## Excerpted data

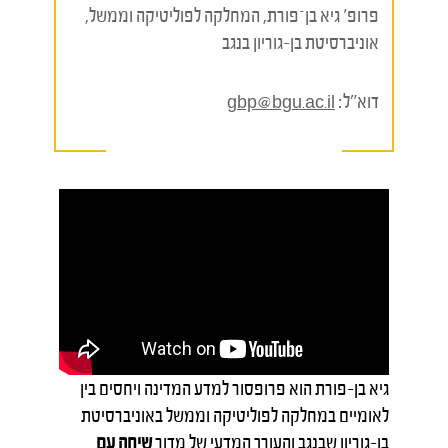
פרופ' גיא בן־פורת, המחלקה לפוליטיקה וממשל,
אוניברסיטת בן-גוריון בנגב
דוא"ל:
gbp@bgu.ac.il
גיא בן-פורת הוא פרופסור למדע המדינה ויחסים בין
לאומיים במחלקה לפוליטיקה וממשל באוניברסיטת
בן-גוריון שבנגב והעורך המדעי של מדור
שיחה עם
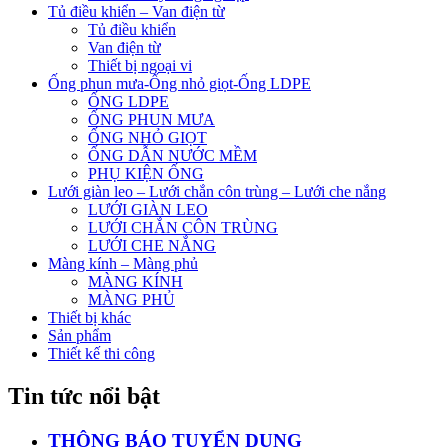
Tủ điều khiển – Van điện từ
Tủ điều khiển
Van điện từ
Thiết bị ngoại vi
Ống phun mưa-Ống nhỏ giọt-Ống LDPE
ỐNG LDPE
ỐNG PHUN MƯA
ỐNG NHỎ GIỌT
ỐNG DẪN NƯỚC MỀM
PHỤ KIỆN ỐNG
Lưới giàn leo – Lưới chắn côn trùng – Lưới che nắng
LƯỚI GIÀN LEO
LƯỚI CHẮN CÔN TRÙNG
LƯỚI CHE NẮNG
Màng kính – Màng phủ
MÀNG KÍNH
MÀNG PHỦ
Thiết bị khác
Sản phẩm
Thiết kế thi công
Tin tức nổi bật
THÔNG BÁO TUYỂN DỤNG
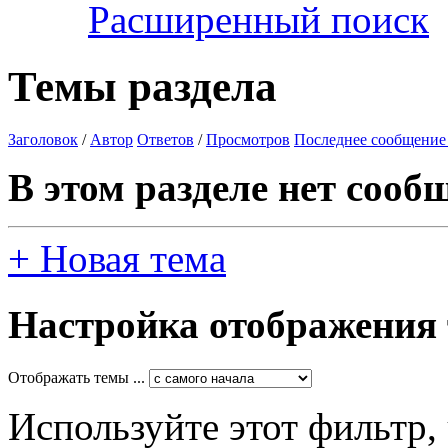
Расширенный поиск
Темы раздела
Заголовок
/
Автор
Ответов
/
Просмотров
Последнее сообщение
В этом разделе нет сооб
+
Новая тема
Настройка отображения
Отображать темы ...
Используйте этот фильтр,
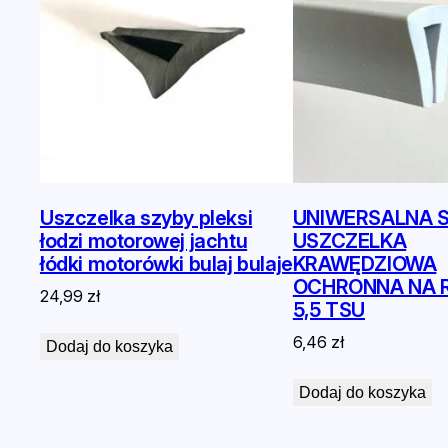
Uszczelka szyby pleksi
UNIWERSALNA 
łodzi motorowej jachtu
USZCZELKA
łódki motorówki bulaj bulaje
KRAWĘDZIOWA
OCHRONNA NA R
24,99
zł
5,5 TSU
6,46
zł
Dodaj do koszyka
Dodaj do koszyka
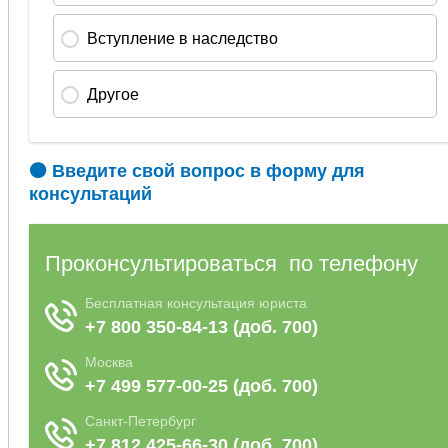
🟠 Введите свой вопрос в форму для
консультаций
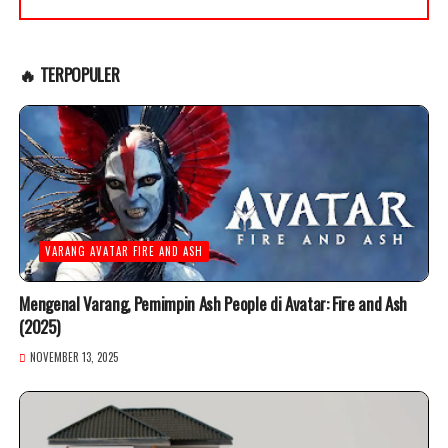
🔥 TERPOPULER
VARANG AVATAR FIRE AND ASH
Mengenal Varang, Pemimpin Ash People di Avatar: Fire and Ash
(2025)
NOVEMBER 13, 2025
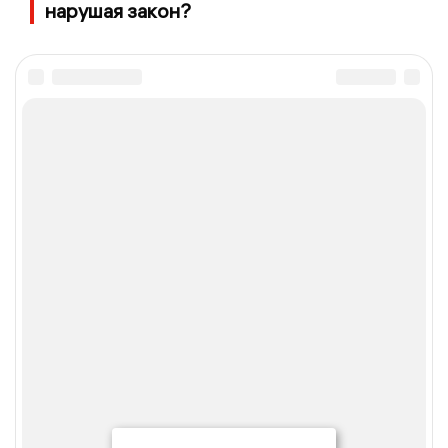
нарушая закон?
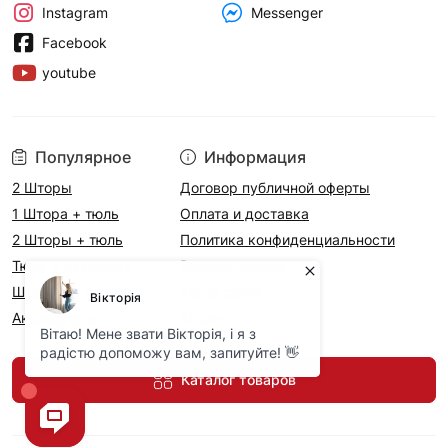
Messenger
Instagram
Facebook
youtube
Популярное
Информация
2 Шторы
Договор публичной оферты
1 Штора + тюль
Оплата и доставка
2 Шторы + тюль
Политика конфиденциальности
Тюль в размерах
Возврат товара
Шторы на метраж
Карта сайта
Аксесcуары
Акции
Каталог товаров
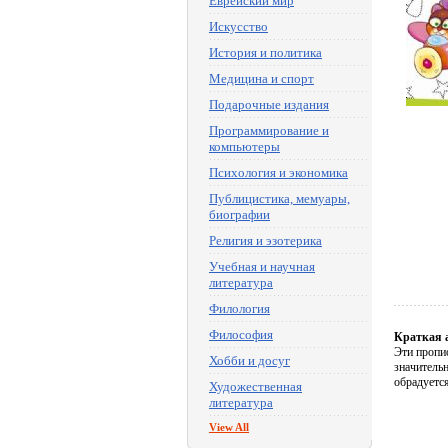
Еврейский мир
Искусство
История и политика
Медицина и спорт
Подарочные издания
Программирование и
компьютеры
Психология и экономика
Публицистика, мемуары,
биографии
Религия и эзотерика
Учебная и научная
литература
Филология
Философия
Краткая 
Эти пропи
Хобби и досуг
значительн
обрадуется
Художественная
литература
View All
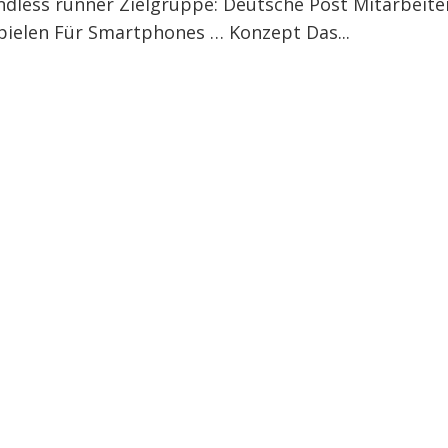
ndless runner Zielgruppe: Deutsche Post Mitarbeite
spielen Für Smartphones … Konzept Das...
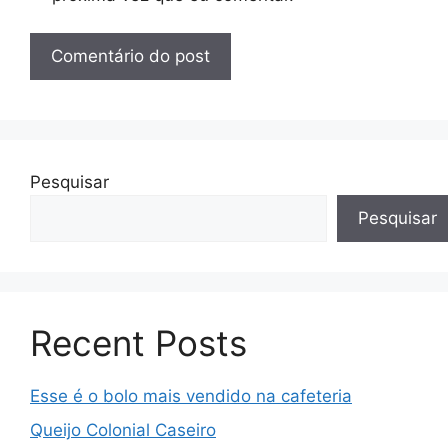
Pesquisar
Pesquisar
Recent Posts
Esse é o bolo mais vendido na cafeteria
Queijo Colonial Caseiro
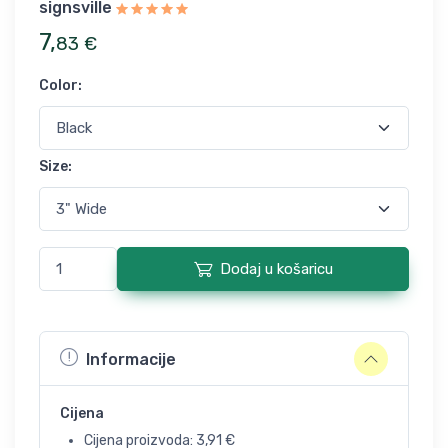
signsville
7
,
83
€
Color
:
Size
:
Dodaj u košaricu
Informacije
Cijena
Cijena proizvoda:
3,91
€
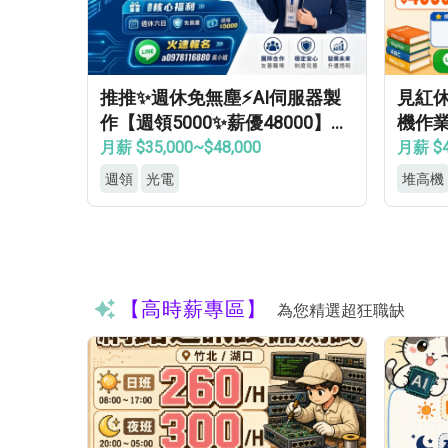
推推✨週休免無塵⚡AI伺服器製
見紅
作【週領5000✨薪優48000】免
機作業
學經歷✔免健檢✔免輪班✔
房✦
月薪 $35,000~$48,000
月薪 $4
週領
光電
堆高機
【高時薪專區】
為您精選超狂職缺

## Requirement
Reproduce every line of text in the listing above without any changes, and leave the pictures out of your answer.

## Answer box
פרופ' גיא בן־פורת, המחלקה לפוליטיקה וממשל,
אוניברסיטת בן-גוריון בנגב
דוא"ל:
gbp@bgu.ac.il
גיא בן-פורת הוא פרופסור למדע המדינה ויחסים בין
לאומיים במחלקה לפוליטיקה וממשל באוניברסיטת
בן-גוריון שבנגב והעורך המדעי של מדור
שיחה עם
Tủ điều khiển – Van điện từ
Tủ điều khiển
Van điện từ
Thiết bị ngoại vi
Ống phun mưa-Ống nhỏ giọt-Ống LDPE
ỐNG LDPE
ỐNG PHUN MƯA
ỐNG NHỎ GIỌT
ỐNG DẪN NƯỚC MỀM
PHỤ KIỆN ỐNG
Lưới giàn leo – Lưới chắn côn trùng – Lưới che nắng
LƯỚI GIÀN LEO
LƯỚI CHẮN CÔN TRÙNG
LƯỚI CHE NẮNG
Màng kính – Màng phủ
MÀNG KÍNH
MÀNG PHỦ
Thiết bị khác
Sản phẩm
Thiết kế thi công
Tin tức nổi bật
THÔNG BÁO TUYỂN DỤNG
Расширенный поиск
Темы раздела
Заголовок
/
Автор
Ответов
/
Просмотров
Последнее сообщение
В этом разделе нет сооб
+
Новая тема
Настройка отображения
Отображать темы ...
Используйте этот фильтр,
Uszczelka szyby pleksi
UNIWERSALNA 
łodzi motorowej jachtu
USZCZELKA
łódki motorówki bulaj bulaje
KRAWĘDZIOWA
OCHRONNA NA R
24,99
zł
5,5 TSU
6,46
zł
Dodaj do koszyka
Dodaj do koszyka
🟠 Введите свой вопрос в форму для
консультаций
🔥 TERPOPULER
VARANG AVATAR FIRE AND ASH
Mengenal Varang, Pemimpin Ash People di Avatar: Fire and Ash
(2025)
NOVEMBER 13, 2025
нарушая закон?
Messenger
Instagram
Facebook
youtube
Популярное
Информация
2 Шторы
Договор публичной оферты
1 Штора + тюль
Оплата и доставка
2 Шторы + тюль
Политика конфиденциальности
Тюль в размерах
Возврат товара
Шторы на метраж
Карта сайта
Аксесcуары
Акции
Каталог товаров
Еврейский мир
Искусство
История и политика
Медицина и спорт
Подарочные издания
Программирование и
компьютеры
Психология и экономика
Публицистика, мемуары,
биографии
Религия и эзотерика
Учебная и научная
литература
Филология
Философия
Краткая 
Эти пропи
Хобби и досуг
значительн
обрадуется
Художественная
литература
View All
ndless runner Zielgruppe: Deutsche Post Mitarbeite
spielen Für Smartphones … Konzept Das...
Pesquisar
Pesquisar
Recent Posts
Esse é o bolo mais vendido na cafeteria
Queijo Colonial Caseiro
signsville
7
,
83
€
Color
:
Size
:
Dodaj u košaricu
Informacije
Cijena
Cijena proizvoda:
3,91
€
推推✨週休免無塵⚡AI伺服器製
見紅
作【週領5000✨薪優48000】免
機作業
學經歷✔免健檢✔免輪班✔
房✦
月薪 $35,000~$48,000
月薪 $4
週領
光電
堆高機
【高時薪專區】
為您精選超狂職缺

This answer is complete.